You will work closely with engineers, data scientists, and researchers to ensure a reliable, scalable, and efficient data infrastructure that powers advanced analytics and modeling workflows. The primary focus of the team is driving and developing systems and services that enable Quantcast to scale its distributed storage and compute platform. The ideal candidate has a passion for large-scale distributed systems (e.g., HDFS and Spark).
What you'll do:
- Contribute to the development and optimization of large-scale data workflows using technologies such as Apache Spark or similar frameworks
- Debug and resolve issues in distributed environments, including data inconsistencies and job failures
- Maintain and enhance the services that support the distributed storage and compute platform
- Assist in deploying and maintaining production systems, including CI/CD workflows
- Work to make our platform more elastic and fault-tolerant
- Provide technical input into roadmaps for the team
- Write clean, maintainable, and well-tested code
Who you are:
- BS in computer science or equivalent experience
- 1-3 years of professional software engineering experience (internships included)
- You must be work-authorized in the United States without the need for employer sponsorship.
- This is a hybrid role based in our San Francisco.

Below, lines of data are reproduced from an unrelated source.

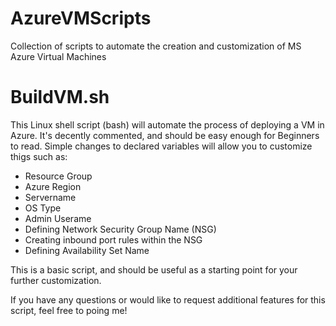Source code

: # AzureVMScripts
Collection of scripts to automate the creation and customization of MS Azure Virtual Machines

# BuildVM.sh
This Linux shell script (bash) will automate the process of deploying a VM in Azure. It's decently commented, and should
be easy enough for Beginners to read. Simple changes to declared variables will allow you to customize thigs such as:
+ Resource Group
+ Azure Region
+ Servername
+ OS Type
+ Admin Userame
+ Defining Network Security Group Name (NSG)
+ Creating inbound port rules within the NSG
+ Defining Availability Set Name

This is a basic script, and should be useful as a starting point for your further customization.

If you have any questions or would like to request additional features for this script, feel free to poing me!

To ensure a manageable commute for in-office days, candidates must reside within a 60-mile radius of San Francisco, CA. No relocation candidates at this time.
- Familiarity with data processing frameworks such as Apache Spark, Hadoop, or similar.
- Familiarity with containerization tools (e.g., Docker and Kubernetes)
- Experience with workflow orchestration tools (e.g., Airflow) is a plus
- Proficient in Java and/or Python programming languages
- Linux system administration/automation experience
- Strong problem-solving and debugging skills
- Organized, detail-oriented personality
What you'll learn in this role:
- Hands-on experience with large-scale distributed systems in production.
- Exposure to real-world data science and modeling workflows.
- Best practices in building scalable and reliable data infrastructure.
- Collaboration across engineering and modeling teams.